A stupa, and below at a site called Miran:

Remains of colossal figures of seated Buddhas in ruined shrine at Miran

The remains of colossal figuures

Stucco head of colossal Buddha figure at ruined shrine Miran

No Ozymandias here but evidence of a great civilsation now fallen,

With its placid satues of Buddha, its strange beings depicted on frescos:

Frescoes of winged figures from dado of ruined shrine at Miran

(Stein puzzled over these almost Greco-Roman style images.)

And its own demons

Vaisravana Demon-King of the Northern Region

[Vaisravana, the demon king of the northern region]

At Miran

Base of Buddhist shrine at Miran

The edge of the Chinees empire

Ruin of ancient watch tower near westrn end of Tun-Huang Limes 153

A watch tower, and below, a fort.

Ruin of ancient Chinese fort 154

I’ve only taken you on part of the journey. There was still the Cave of a Thousand Buddhas and other wonders to see.

Stein and other explorers and archaeologists brought back a great deal of material before the Chinese government closed the region.  Was it theft or preservation? I couldn’t say. For me the treasure is in the pictures of unknown places from long ago and the strangers who ventured into them.

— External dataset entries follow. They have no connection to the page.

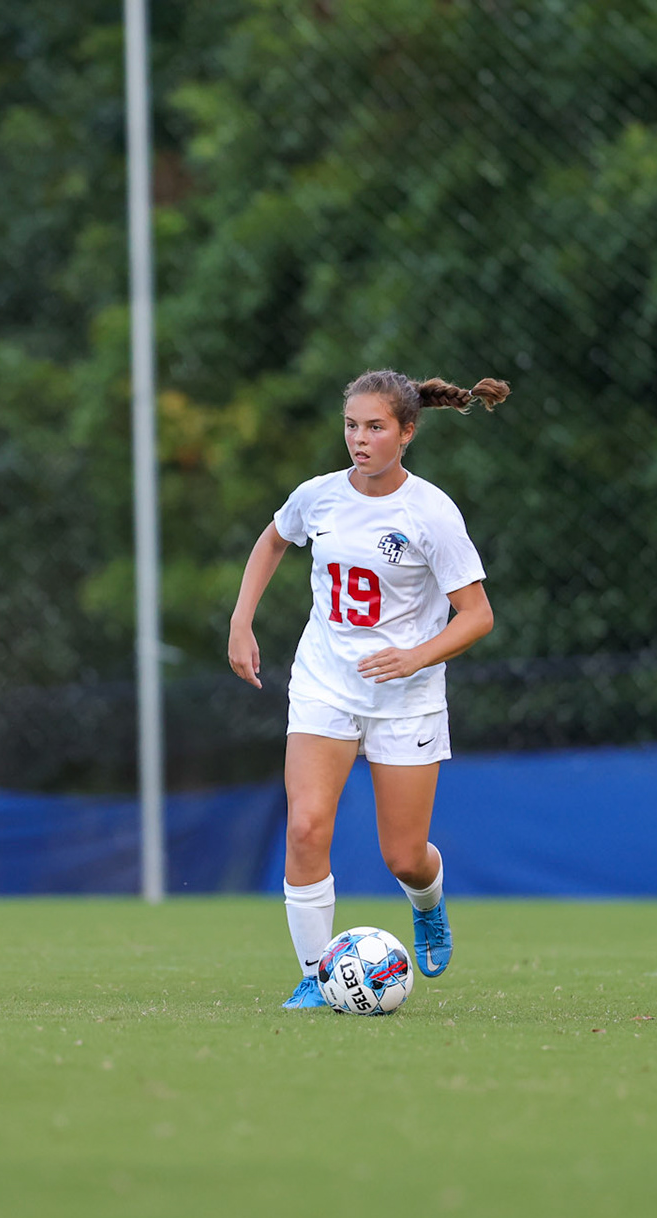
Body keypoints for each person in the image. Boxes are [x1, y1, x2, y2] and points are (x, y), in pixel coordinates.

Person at [226, 369, 508, 1008]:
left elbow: (478, 615)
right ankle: (315, 975)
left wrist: (414, 658)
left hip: (406, 697)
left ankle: (428, 904)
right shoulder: (319, 496)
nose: (359, 439)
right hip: (324, 682)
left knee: (403, 855)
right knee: (305, 829)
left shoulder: (430, 512)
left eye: (376, 427)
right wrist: (242, 620)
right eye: (352, 426)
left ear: (407, 432)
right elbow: (273, 540)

So we finally made it on the far journey. Having made this selection I looked again and found many more images I could have used , and this was just in Volume 1. Stein was a remarkable man. I won’t pretend to have done him justice here, but the photographs show some of the distant places of the world which are now also distant in time. Next week we’ll be back in K and C.

My background reading was Peter Hopkirk’s excellent Foreign devils on the silk road.